You cannot define a risk appetite without a number. You cannot determine whether risks are “within acceptable limits” without knowing what those risks cost you in financial terms. You cannot establish meaningful metrics that speak to both a technical and a business context without a model that translates control posture into financial exposure.

Framework assessments and maturity scores are not built to produce these outputs. They tell you where your controls sit relative to a standard. They do not tell you what your residual risk costs.

The question your regulator is now entitled to ask

Section 9 of the Standard requires financial institutions to notify the responsible authority after classifying a cyber event as a “material incident”, defined as a disruption that “has, or is likely to have, a severe and widespread impact on the financial institution's operations, services to its customers, or the broader financial system and economy.”

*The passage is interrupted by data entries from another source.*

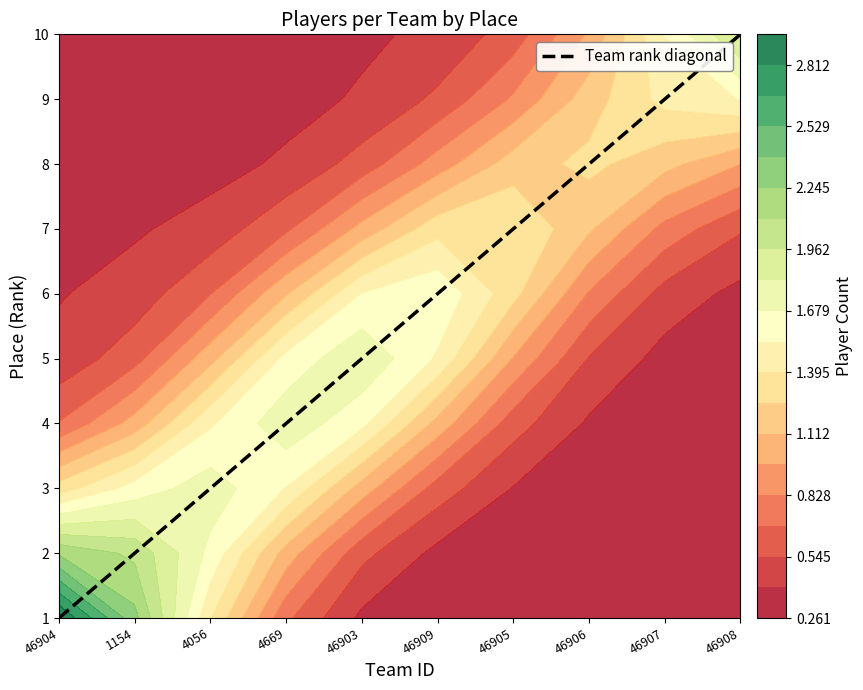

What is the approximate value at 1154?

1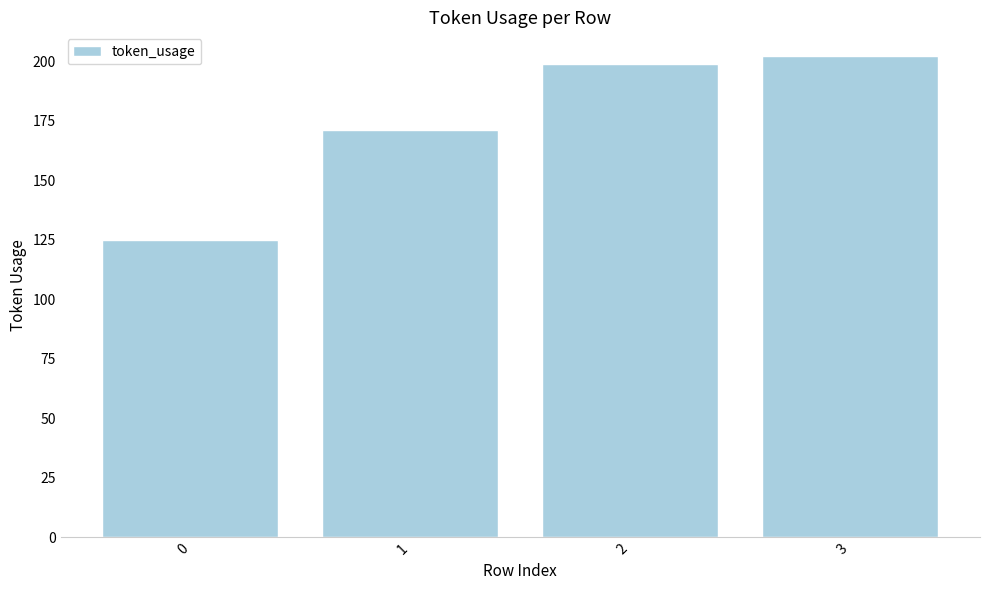

What is the value of the 3rd bar from the left?

199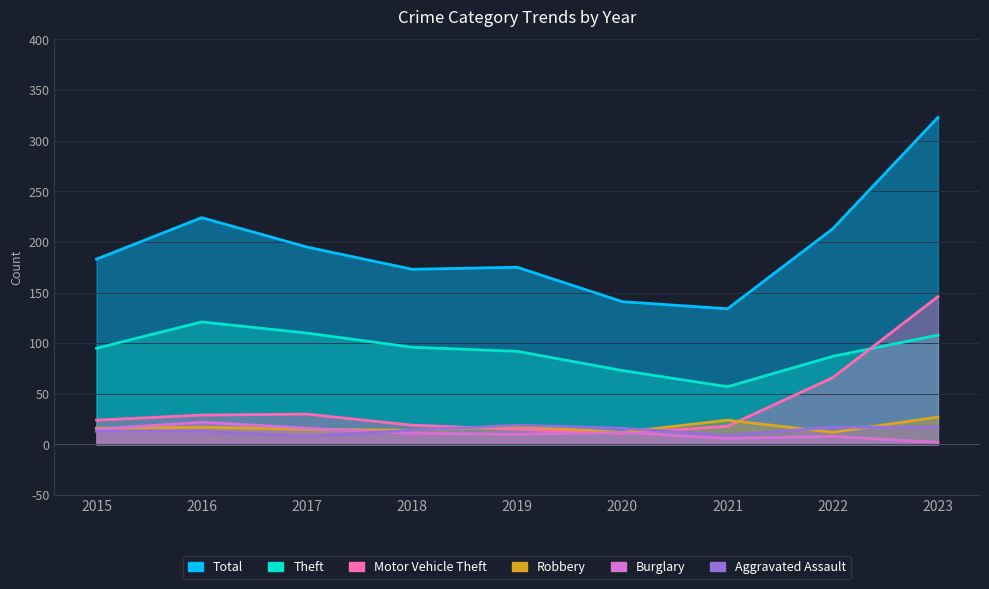

What is the difference between the maximum and second lowest values in the Robbery series?

15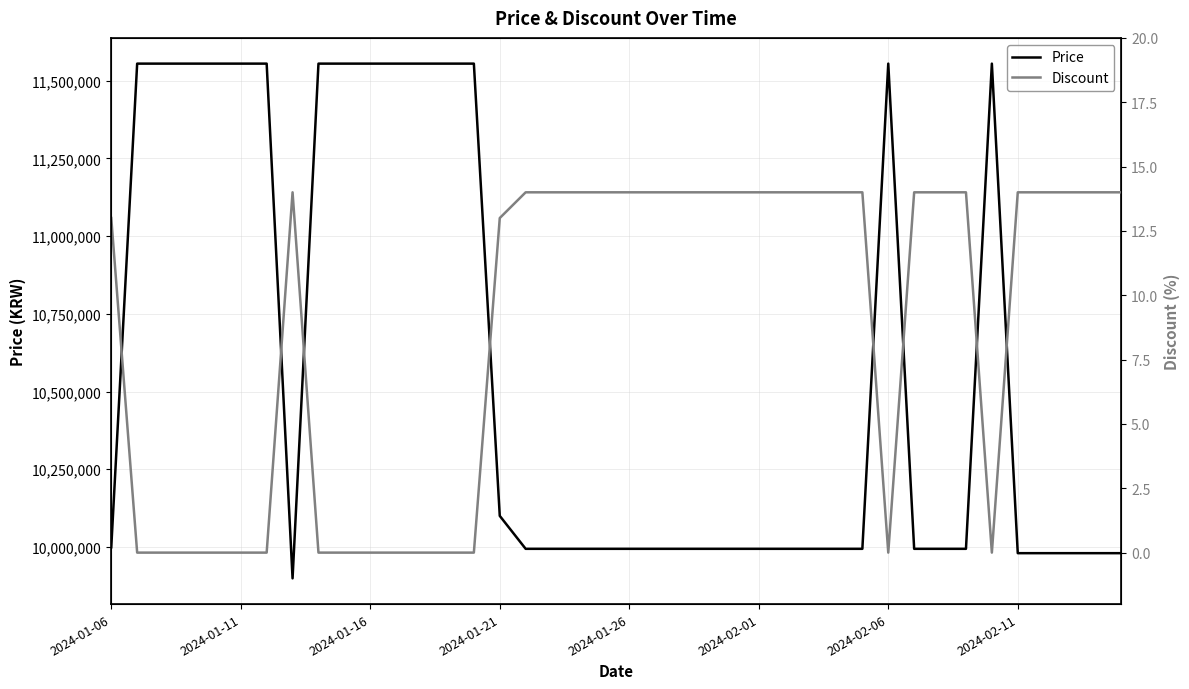

How many data points does each series have?

40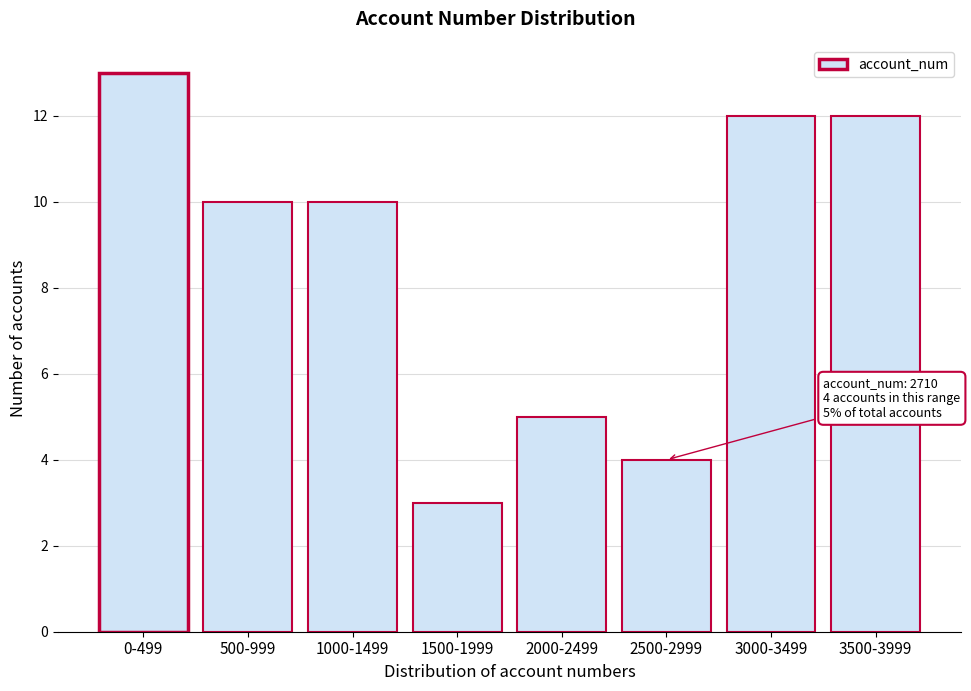

Reading left to right, what are all the values shown in this chart?

13	10	10	3	5	4	12	12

That classification requires a threshold. A threshold requires a number. Arriving at that number — what financial impact constitutes a “severe” impact for your specific institution — requires a structured methodology for quantifying cyber risk in financial terms.

Implicit in the Standard's architecture is a question that regulators and auditors are now entitled to ask: what is your organisation's financial exposure to a material cyber event? If you cannot answer that question with a number — not a maturity score, not a traffic light — your governing body's oversight of cyber risk is not complete in the terms the Standard defines.

What this requires of boards and CFOs

The Standard's governance requirements demand that boards engage with cyber risk the way they engage with every other material financial risk: by understanding the financial exposure, setting a risk appetite expressed in financial terms, and monitoring performance against that appetite with metrics that mean something to a financial decision-maker, not only to a security analyst.

For CFOs, this means cyber risk can no longer be treated as a technology cost centre. It is a financial risk with a quantifiable expected loss, a tail distribution, and a direct relationship to insurance purchasing, capital allocation, and regulatory disclosure.

For CISOs, it means the format of board reporting needs to change. Maturity dashboards and vulnerability remediation rates serve their purpose. A governing body fulfilling its obligation under Joint Standard 2 of 2024 needs to know: what is our expected annual loss from a material cyber event? What is our tail risk? Which controls, if we invest in them, reduce that exposure most efficiently per rand spent?

These are questions that cyber risk quantification is designed to answer. They are not currently answerable with the tools most South African financial institutions rely on for board reporting.

The Standard is already in effect

Joint Standard 2 of 2024 came into effect on 1 June 2025. South African financial institutions are already subject to its requirements. The question is no longer whether to prepare, but whether your current governance framework genuinely satisfies what the Standard requires — or whether it satisfies the appearance of compliance without the substance.

A board that receives maturity dashboards and signs off on an annual cybersecurity policy review has the appearance of cyber risk oversight. Whether it has defined a risk appetite in terms the Standard contemplates, established metrics that speak to both a technical and a business context, and built a framework that keeps risks within quantified acceptable limits is a different question.

The Standard does not prescribe how institutions must quantify cyber risk. It prescribes the outcomes: a defined risk appetite, meaningful metrics, controls calibrated to keep risk within acceptable limits, and a governing body that can genuinely oversee all of the above. The methodology for getting there is a risk management decision, not a compliance checkbox.

Source

Financial Sector Conduct Authority and Prudential Authority. Joint Standard 2 of 2024: Cybersecurity and Cyber Resilience Requirements for Financial Institutions. Issued under the Financial Sector Regulation Act, 2017 (Act No. 9 of 2017). Effective 1 June 2025 per Joint Notice 1 of 2024.